About 50,000 years ago—the exact timeline is debated—there was a sudden and marked shift in how modern humans behaved. They began to create cave art and bone artifacts and developed far more sophisticated hunting tools. Many experts argue that this unusual spurt in creative activity was likely caused by a key innovation: complex language, which enabled abstract thought. The work done by Dr. Atkinson supports this notion.
Early migrants from Africa probably had to battle significant odds. A founder effect on a breakaway human population tends to reduce its size, genetic complexity and fitness. A similar effect could have limited "the size and cultural complexity of societies at the vanguard of the human expansion" out of Africa, the paper notes.
In many species, there have been catastrophic periods caused by rapid dramatic changes in natural selection, during which most individuals died without passing on their genes. The few survivors of these evolutionary "bottlenecks" then were reproductively very successful, resulting in large populations in subsequent generations. The consequence of this bottleneck effect is the extraordinary reduction in genetic diversity of a species since most variability is lost at the time of the bottleneck.

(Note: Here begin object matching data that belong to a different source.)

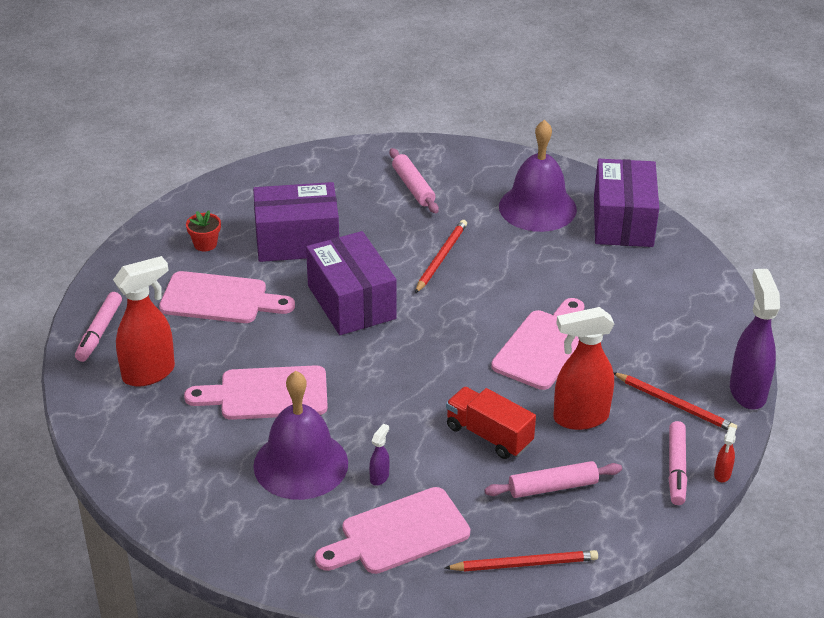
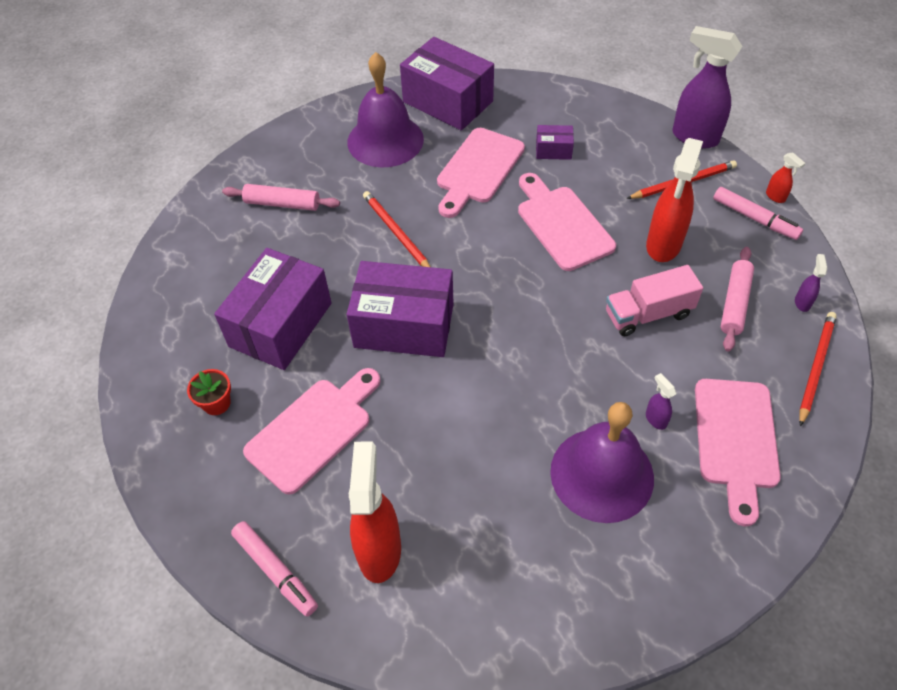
camera: 55 degrees left, 15 degrees up
pink cutting board [184,365,328,420] -> pink cutting board moved to [437,128,525,218]
red truck [446,387,536,459] -> pink truck [606,265,703,336]
none -> purple box [536,125,574,160]
none -> purple spray bottle [795,254,827,312]

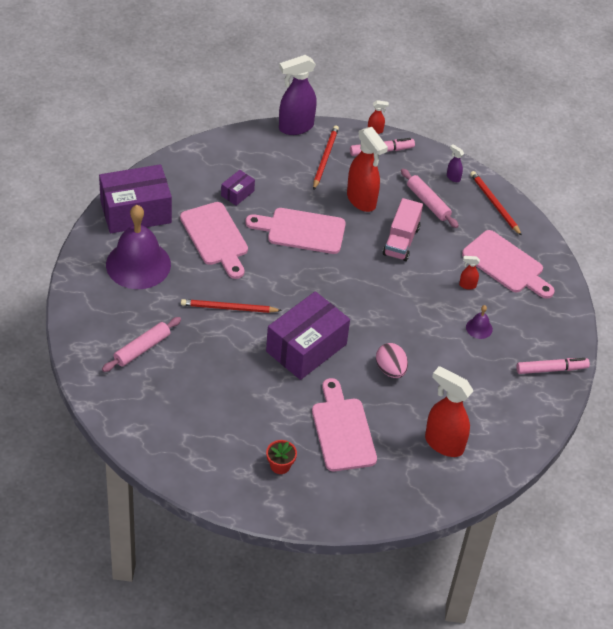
camera: 60 degrees left, 5 degrees down
purple box [214,248,331,370] -> none
pink marker [231,521,318,617] -> pink marker moved to [516,358,590,374]
purple bell [550,402,654,523] -> purple bell [466,305,493,339], size x0.41
purple spray bottle [646,373,676,430] -> red spray bottle [459,256,480,290]
none -> pink egg [376,343,408,378]

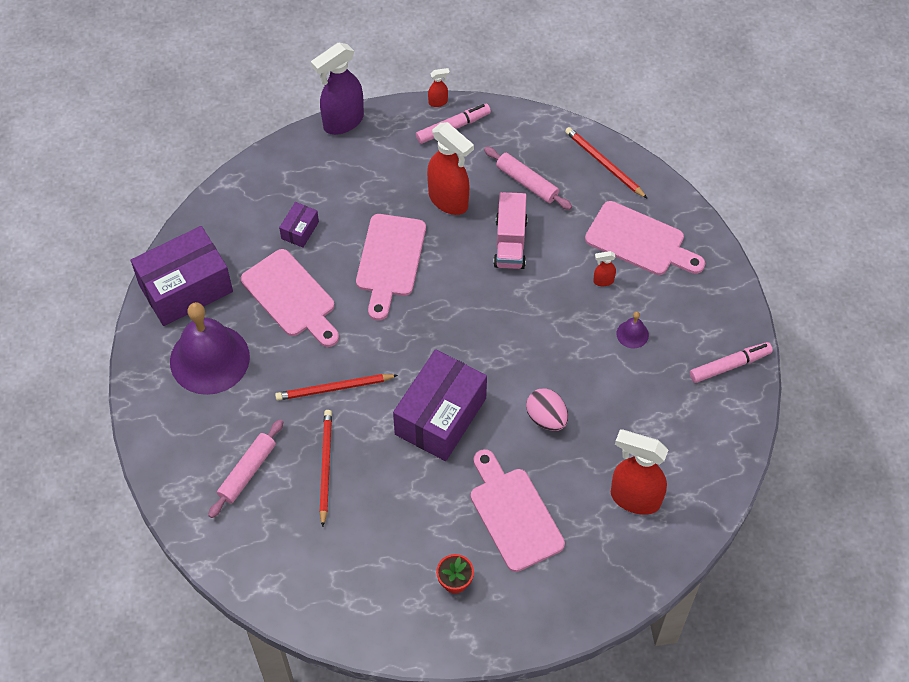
camera: 10 degrees left, 10 degrees up
pink cutting board [245,208,346,254] -> pink cutting board turned 75 degrees counterclockwise [356,214,426,321]
red pencil [313,125,339,190] -> red pencil moved to [319,410,332,527]
purple spray bottle [447,144,464,182] -> none

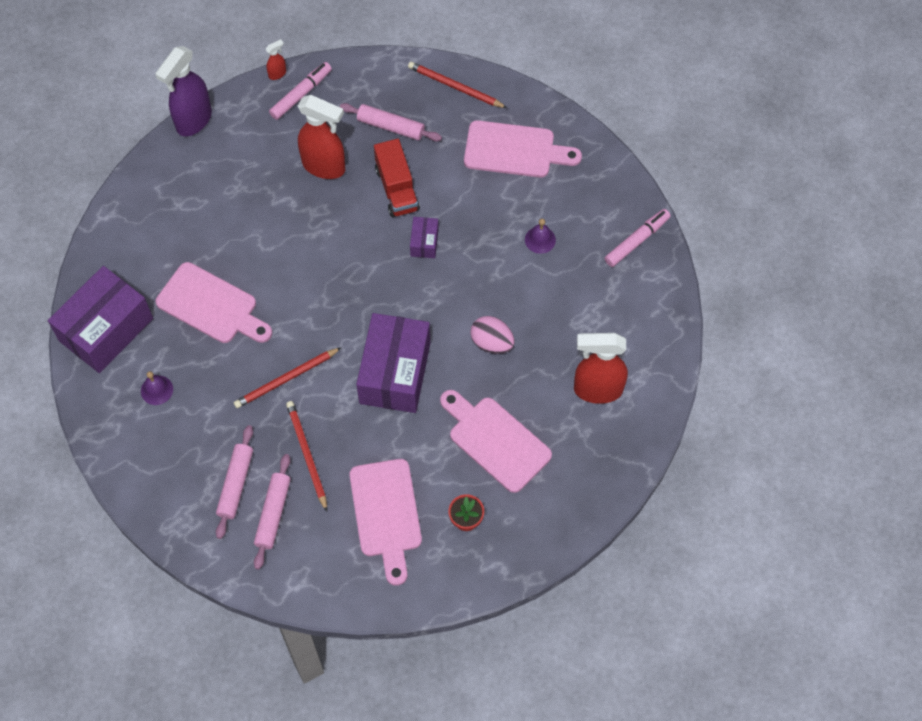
camera: 20 degrees left, 5 degrees up
purple bell [170,302,250,395] -> purple bell [141,371,173,405], size x0.41
purple box [279,202,319,248] -> purple box moved to [410,217,439,258]
pink cutting board [356,214,426,321] -> pink cutting board moved to [349,459,422,586]
pink truck [493,192,528,269] -> red truck [374,139,420,217]
red spray bottle [593,251,616,286] -> none
none -> pink rolling pin [254,454,291,570]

Bottlenecking also occurs at times in human populations as a result of major epidemics and catastrophic storms, earthquakes, and volcanic eruptions. An example of this occurred on the small Micronesian island of Pinegelap in the Western Pacific. In 1775, a typhoon killed at least 90% of its people, thereby eliminating most of the genetic variation. One of the 20 survivors was a man named Nahnmwarki Mwanenised. He had achromatopsia, a very rare genetically inherited recessive eye condition that causes total color blindness and extreme sensitivity to light. Six generations later, nearly 5% of the island's population had achromatopsia. All of those who had it were descendants of Nahnmwarki Mwanenised. By comparison, only 1 in 33,000 people in the United States have it. Not only did the Pinegleapese experience a dramatically reduced genetic diversity as a result of the 18th century storm, but unfortunately that surviving gene pool contained the genes for achromatopsia, making this an example of both the bottlenecking effect and the founder principle.
Jared Diamon in his book Collapse, noted that small isolated groups were at risk when they fell below a certain threshold. The North American Natives were not only at risk to disease because they had been separated from Europe-Asia for so long. But the immunities that they were able to culturally carry along (generally from Mother to child) would have been limited by the founder effect. The smaller the population, the smaller the amount of cultural memory that is allowed. As an example, the typical American may know to much about how to work and operate a modern town or city, but as a group we can do a reasonably good job at it. If a group of modern day Americans "survived" some sort of cataclysm (lets say one of those popularly novelize influenza pandemics) how actual skill would remain within the group to run anything much beyond a small company (60 person) organization?
I suspect that this problem is one of the contributors, beyond the death and devastation, to the depth of the some of the past cultural collapses.